[DM] white space

From: David Carlisle <davidc@nag.co.uk>
Date: Fri, 5 Dec 2003 16:30:26 GMT
Message-Id: <200312051630.QAA17058@penguin.nag.co.uk>
To: public-qt-comments@w3.org

The doc() function in F&O (and indirectly the document() function in
XSLT) specify that if the representation of a resource returned from
some URI is an XML file then the input tree should be constructed as
specified in DM, modulo some specific implementation dependent features
such as which uri schemes are supported.

In DM it says:

  6.7.3 Construction from an Infoset

  Applications may construct text nodes in the data model to represent
  insignificant white space. This decision is considered outside the scope
  of the data model, consequently the data model makes no attempt to
  control or identify if any or all insignificant white space is ignored 

This appears to be contradictory. Unless the document has been validated
(and so some element is known not to have mixed content) all space is
significant.  But this is describing building a datamodel from the
infoset not from the PSVI, so it hasn't been schema validated at least,
and I'm not sure if the DM really takes note of DTD validation as
currently written.

The only occurrence of the word "significant" in the infoset document is

    White space within start-tags (other than significant white space in
    attribute values) and end-tags.

which clearly is irrelevant here.

In current XSLT1 applications more or less the only significant
incompatibility between implementations (baring bugs) is msxsl's
tendency to drop spaces. (If called from an API a more conforming
behaviour can be specified, but notably _not_ if called via the
xml-stylesheet PI) This means that the (in most ways excellent) msxsl
implementation will render an xml fragment such as
<p><b>Bold</b> <span>words</span> <i>italic</i></p>
if given an "identity transform" to html as it will decide that
inter-word spaces are insignificant.
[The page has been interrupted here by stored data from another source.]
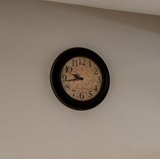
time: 9:42
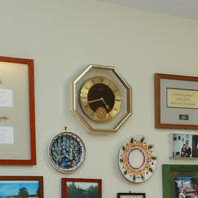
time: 4:42
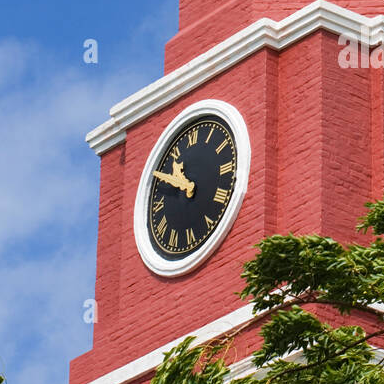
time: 10:50
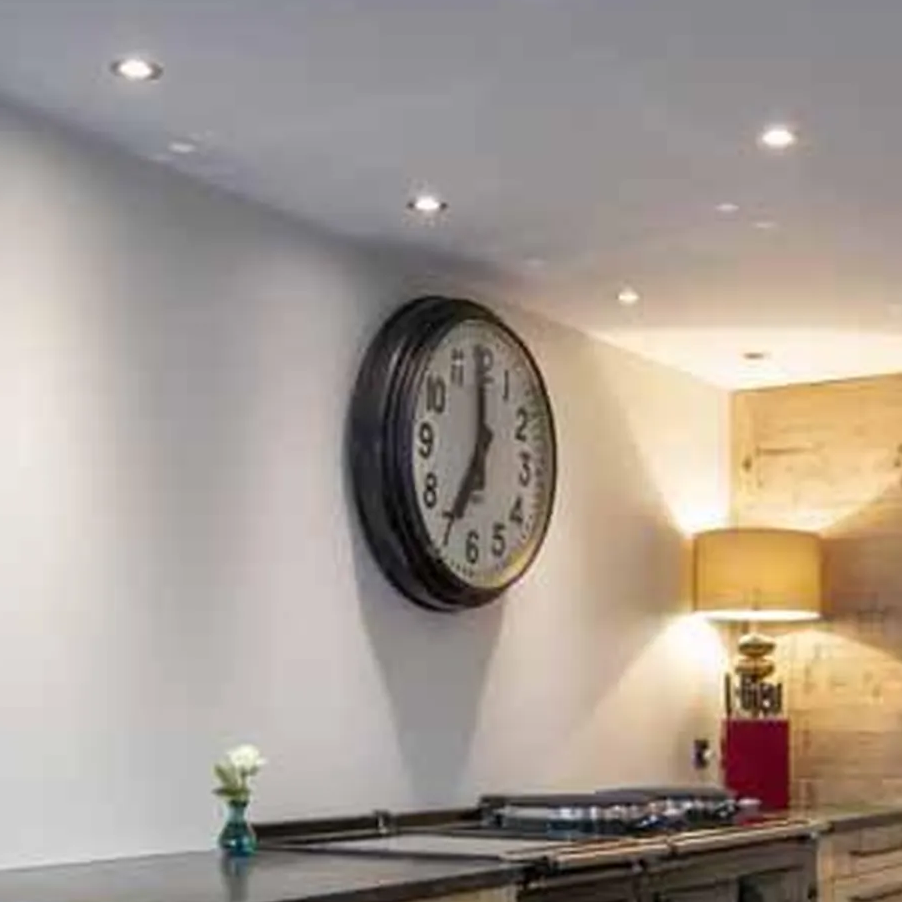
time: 7:00
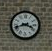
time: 3:42
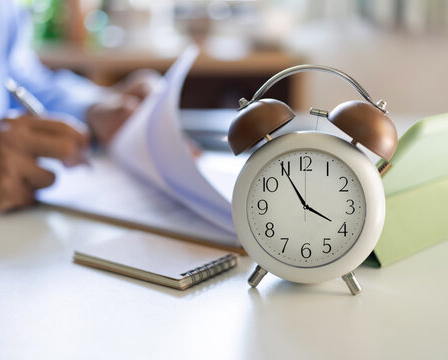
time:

Arguably this is conformant (if
confusing) behaviour as XSLT/XPath 1 said essentially nothing about how the
tree should be built. I believe that in version 2 of the language it is
clear that the wording should be clarified so that this unfortunate loss
of interoperabiliy (and usability) is clearly not allowed without some
specific user-option that requests it.

I fear that the wording in 6.7.3 was intended to authorise the dropping
of the interword spaces in my <p> example. It fails to do that as 
it refers to a term "insignificant white space" that is apparently
undefined, however I believe that the comment should be deleted rather
than fixed. It is an unnecessary optional clause to stop
interoperability, systems storing documents in efficient database
storage forms can construct the data model instance in any way they
like, there is no need to allow systems that are parsing explict XML
documents to have the same flexibility.